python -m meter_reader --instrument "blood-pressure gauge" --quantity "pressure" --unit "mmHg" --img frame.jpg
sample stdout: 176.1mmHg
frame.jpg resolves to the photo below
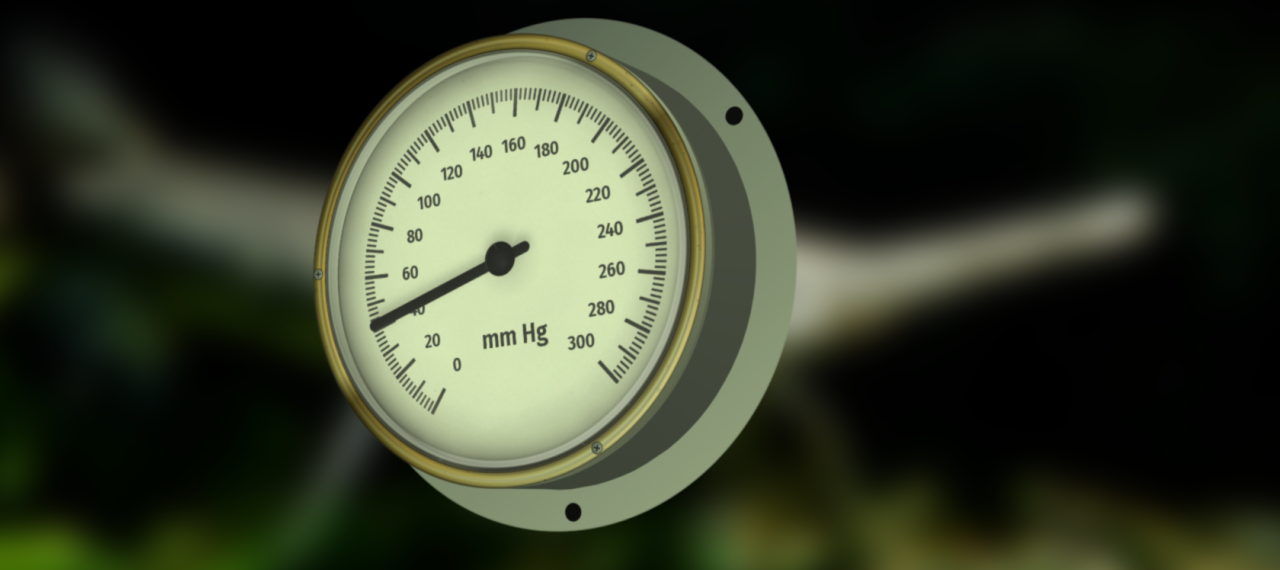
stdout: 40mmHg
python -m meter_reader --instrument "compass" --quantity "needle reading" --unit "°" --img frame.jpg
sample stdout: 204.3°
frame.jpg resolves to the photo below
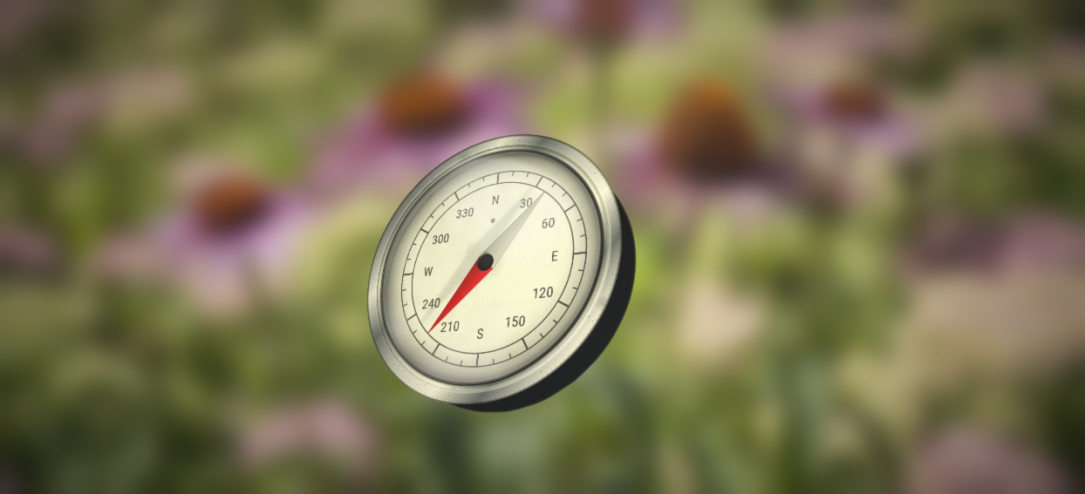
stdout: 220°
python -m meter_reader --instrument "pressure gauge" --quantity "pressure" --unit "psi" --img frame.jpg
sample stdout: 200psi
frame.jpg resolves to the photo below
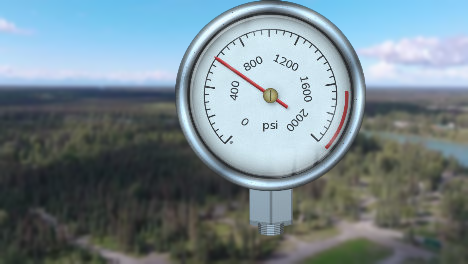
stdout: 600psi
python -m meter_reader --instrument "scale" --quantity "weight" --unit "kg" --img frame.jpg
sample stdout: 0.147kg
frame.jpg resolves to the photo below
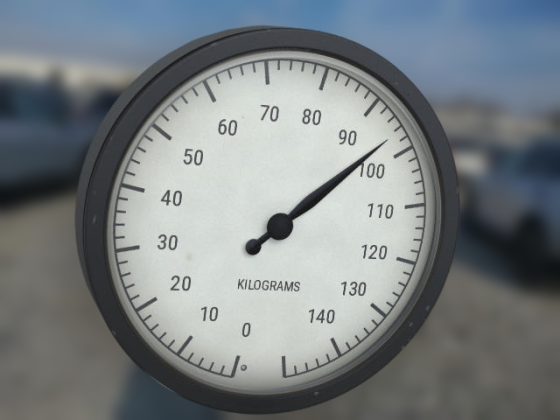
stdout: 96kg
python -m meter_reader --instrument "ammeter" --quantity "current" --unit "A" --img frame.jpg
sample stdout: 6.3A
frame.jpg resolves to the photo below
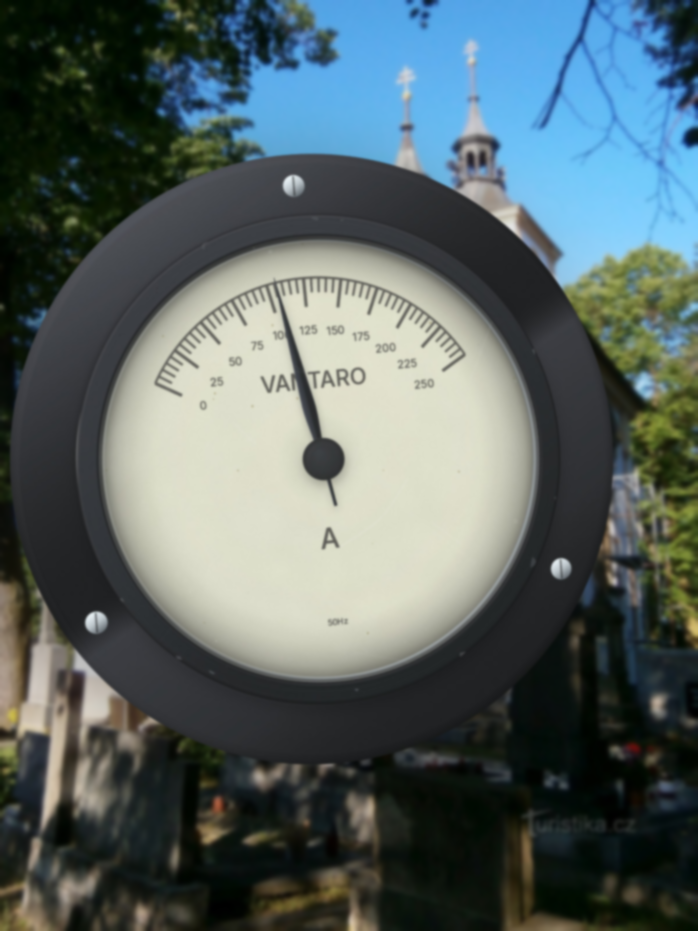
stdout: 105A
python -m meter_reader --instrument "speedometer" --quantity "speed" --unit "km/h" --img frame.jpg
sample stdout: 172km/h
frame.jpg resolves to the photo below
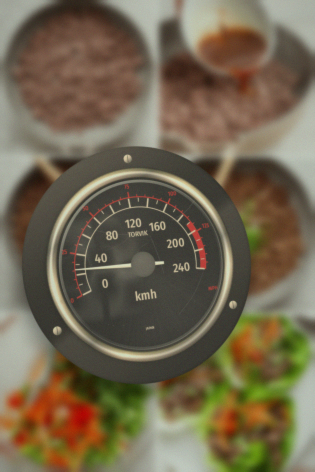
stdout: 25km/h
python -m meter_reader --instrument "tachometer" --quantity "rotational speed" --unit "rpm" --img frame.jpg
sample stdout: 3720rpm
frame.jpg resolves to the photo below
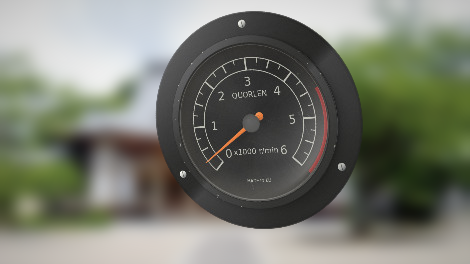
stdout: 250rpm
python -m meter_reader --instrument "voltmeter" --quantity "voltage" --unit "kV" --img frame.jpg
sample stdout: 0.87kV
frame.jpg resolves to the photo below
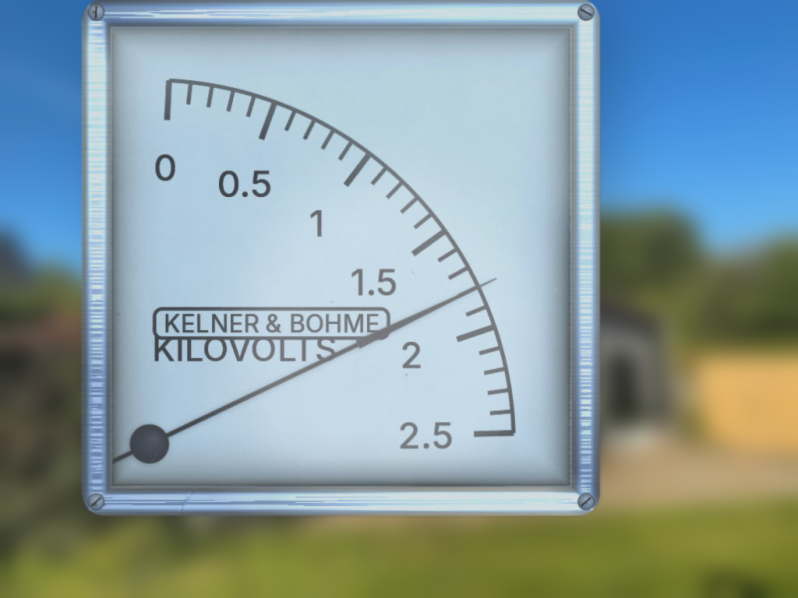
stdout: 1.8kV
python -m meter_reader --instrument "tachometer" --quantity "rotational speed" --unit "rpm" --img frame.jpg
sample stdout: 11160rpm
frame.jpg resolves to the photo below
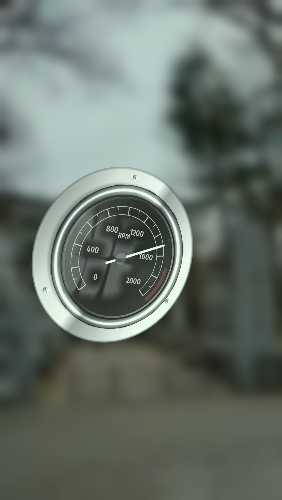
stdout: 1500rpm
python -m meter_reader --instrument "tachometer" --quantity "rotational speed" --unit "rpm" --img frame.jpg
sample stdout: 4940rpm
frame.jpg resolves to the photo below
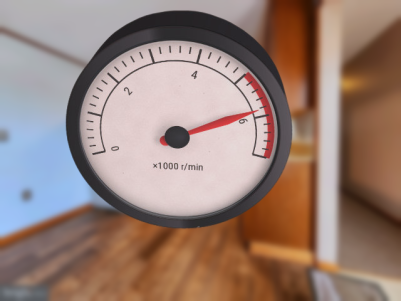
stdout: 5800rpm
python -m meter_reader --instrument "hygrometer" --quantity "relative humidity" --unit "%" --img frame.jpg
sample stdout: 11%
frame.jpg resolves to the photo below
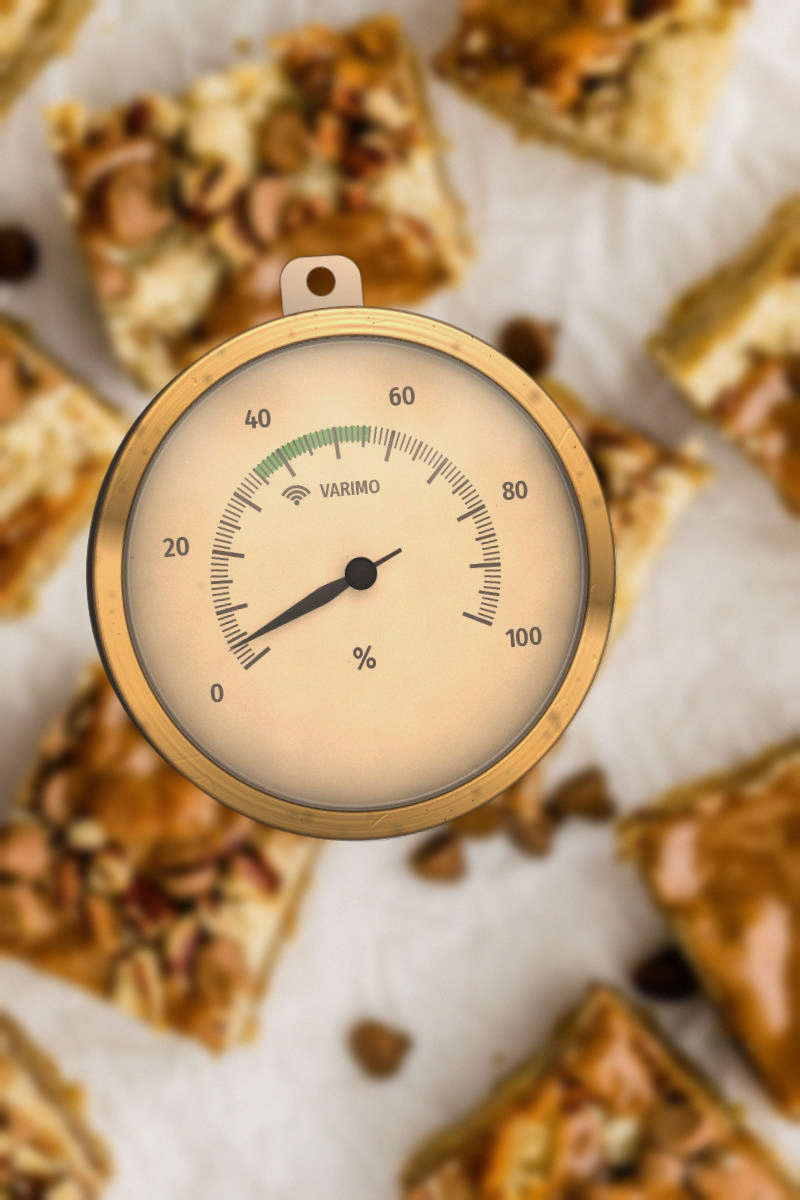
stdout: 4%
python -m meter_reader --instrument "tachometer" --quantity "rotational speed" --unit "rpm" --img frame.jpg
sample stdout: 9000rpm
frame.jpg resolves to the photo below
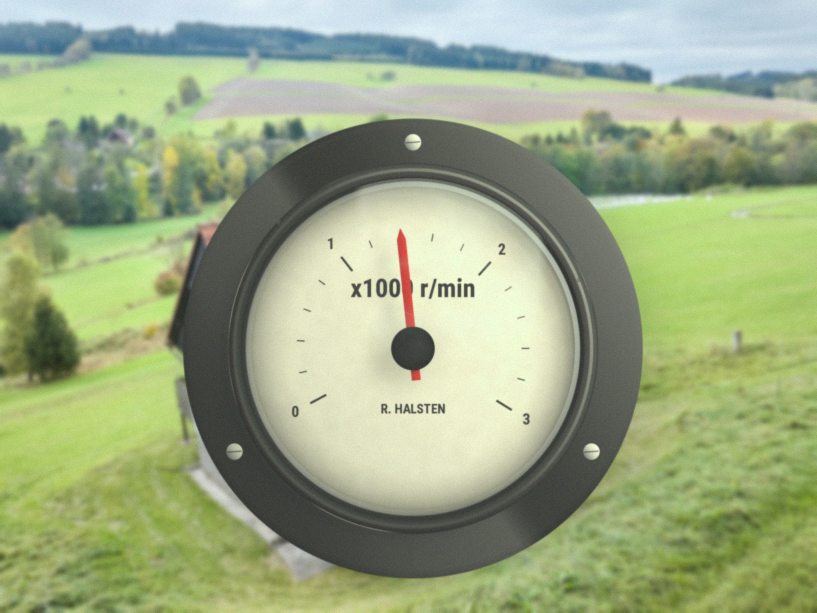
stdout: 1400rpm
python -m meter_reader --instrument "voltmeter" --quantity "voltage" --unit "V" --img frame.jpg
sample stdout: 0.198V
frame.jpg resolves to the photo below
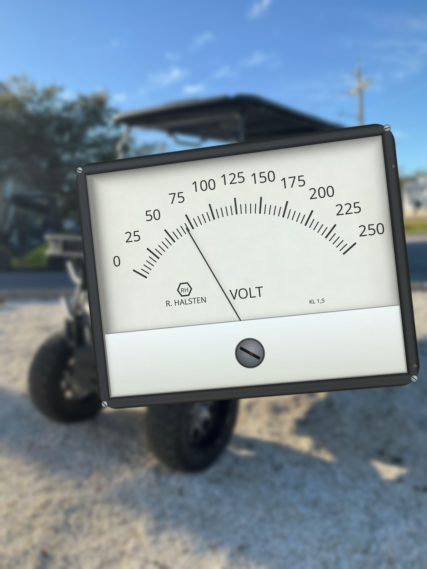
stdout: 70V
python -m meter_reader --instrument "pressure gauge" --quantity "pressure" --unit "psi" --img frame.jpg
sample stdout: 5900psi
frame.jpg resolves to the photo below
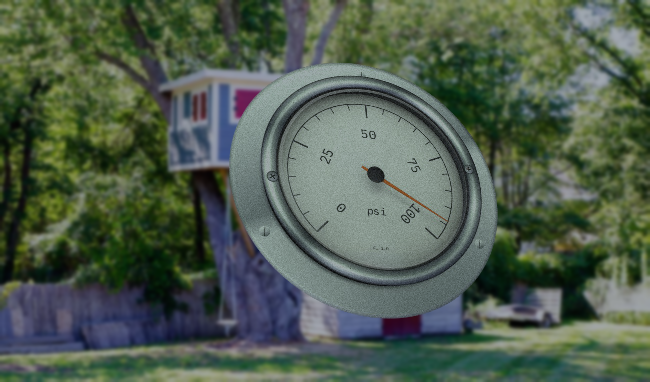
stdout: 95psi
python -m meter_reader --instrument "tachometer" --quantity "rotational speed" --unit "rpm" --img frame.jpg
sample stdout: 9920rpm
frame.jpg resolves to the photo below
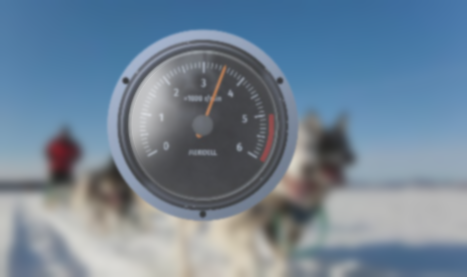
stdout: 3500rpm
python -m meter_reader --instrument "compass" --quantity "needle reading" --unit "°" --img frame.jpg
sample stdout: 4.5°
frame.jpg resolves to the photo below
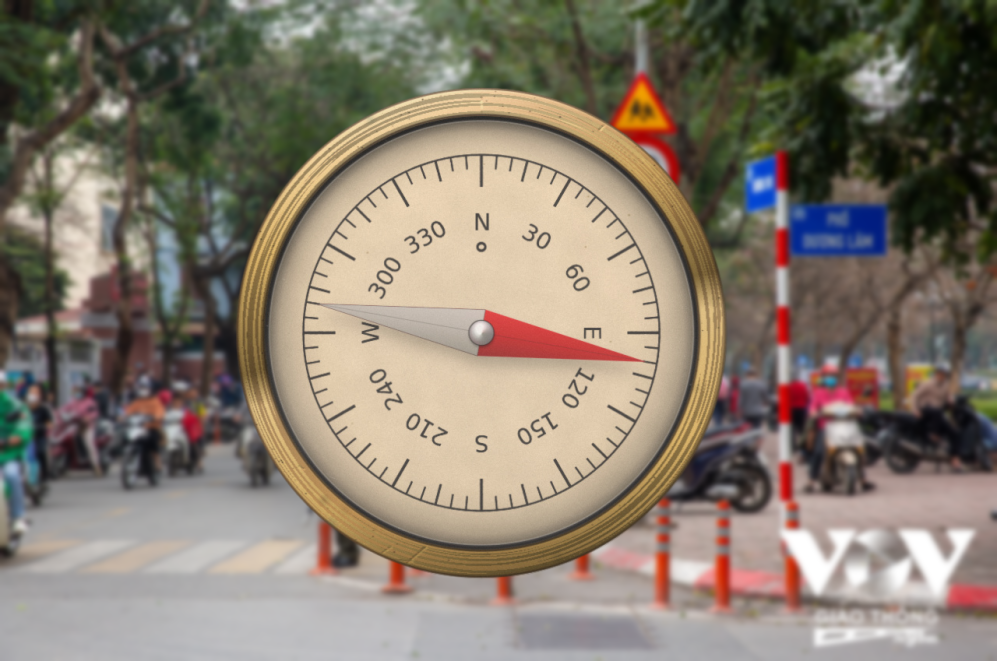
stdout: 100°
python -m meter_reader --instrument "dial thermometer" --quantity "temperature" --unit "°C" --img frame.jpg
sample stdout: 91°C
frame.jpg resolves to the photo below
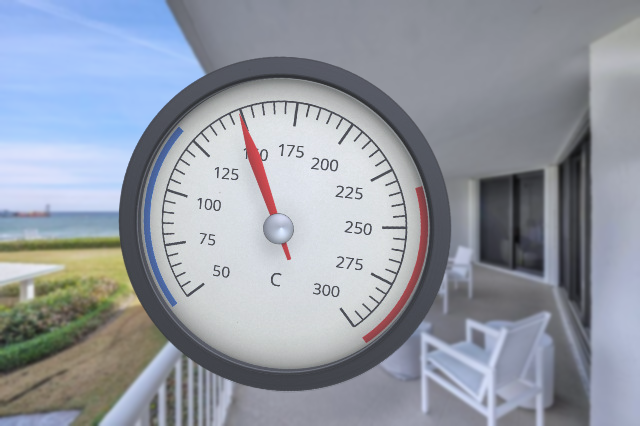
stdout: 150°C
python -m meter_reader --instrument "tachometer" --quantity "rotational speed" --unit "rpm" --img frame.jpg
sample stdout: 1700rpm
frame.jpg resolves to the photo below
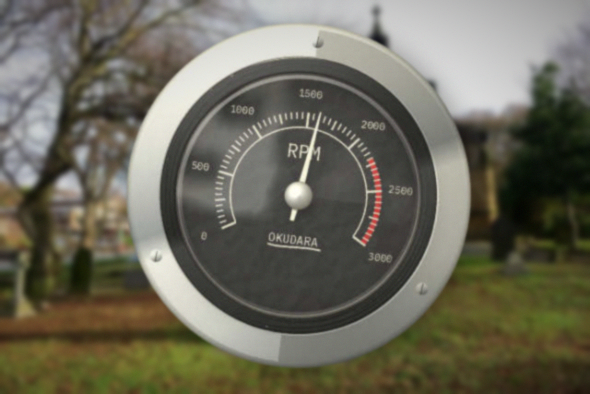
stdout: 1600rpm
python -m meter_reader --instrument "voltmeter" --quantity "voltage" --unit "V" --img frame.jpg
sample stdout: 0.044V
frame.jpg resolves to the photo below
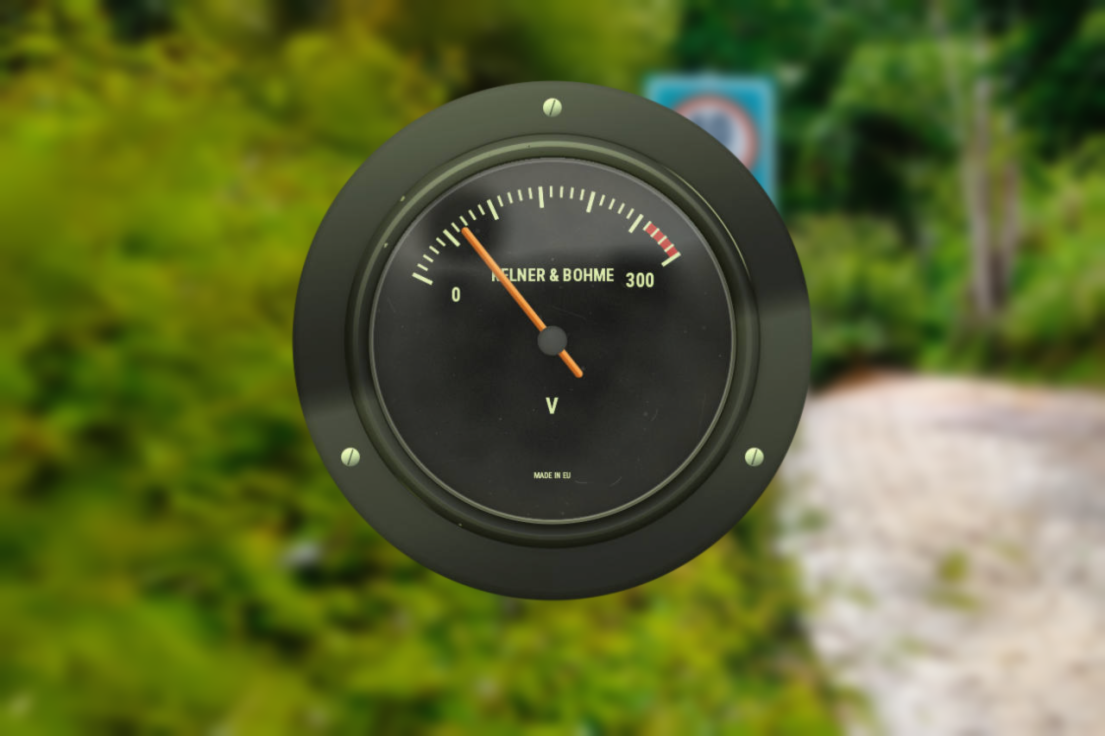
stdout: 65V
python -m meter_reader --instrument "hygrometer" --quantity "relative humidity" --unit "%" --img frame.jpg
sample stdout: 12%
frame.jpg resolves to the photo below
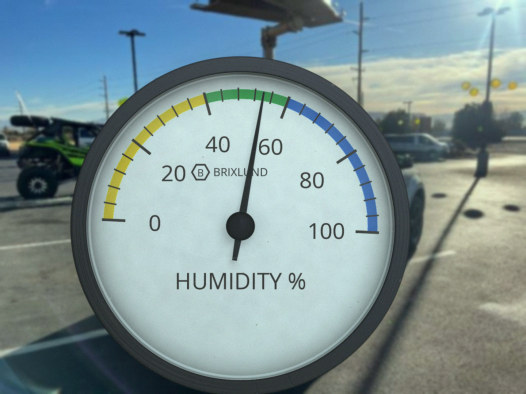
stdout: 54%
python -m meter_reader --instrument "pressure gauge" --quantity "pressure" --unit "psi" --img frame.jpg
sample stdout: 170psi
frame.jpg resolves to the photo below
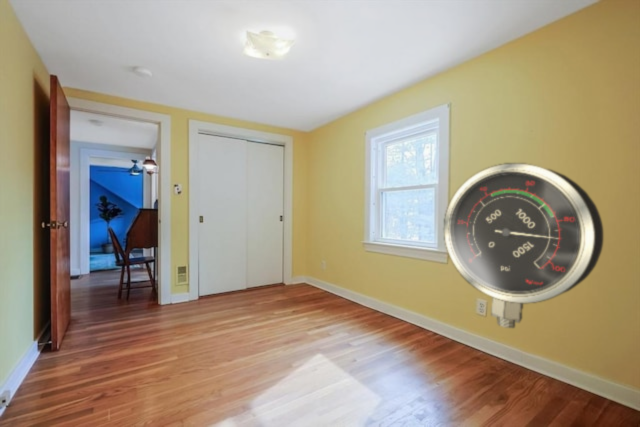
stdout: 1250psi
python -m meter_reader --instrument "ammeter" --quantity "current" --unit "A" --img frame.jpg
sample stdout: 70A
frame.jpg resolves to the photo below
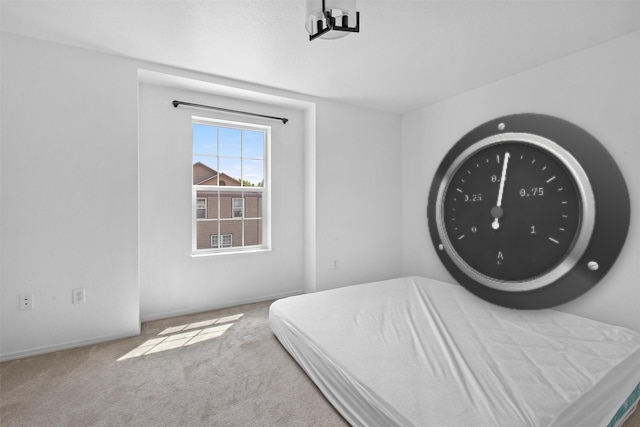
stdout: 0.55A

◇ ◇ ◇ ◇ ◇ ◇ ◇

What you should do
Render the material as a Markdown table with two columns, "Index" for the row number and "Content" for the line, omitting blank lines and the pictures. Begin at the first line of the material and stop after the line that contains "stdout: 600psi".

Task answer
| Index | Content |
|---|---|
| 1 | python -m meter_reader --instrument "blood-pressure gauge" --quantity "pressure" --unit "mmHg" --img frame.jpg |
| 2 | sample stdout: 176.1mmHg |
| 3 | frame.jpg resolves to the photo below |
| 4 | stdout: 40mmHg |
| 5 | python -m meter_reader --instrument "compass" --quantity "needle reading" --unit "°" --img frame.jpg |
| 6 | sample stdout: 204.3° |
| 7 | frame.jpg resolves to the photo below |
| 8 | stdout: 220° |
| 9 | python -m meter_reader --instrument "pressure gauge" --quantity "pressure" --unit "psi" --img frame.jpg |
| 10 | sample stdout: 200psi |
| 11 | frame.jpg resolves to the photo below |
| 12 | stdout: 600psi |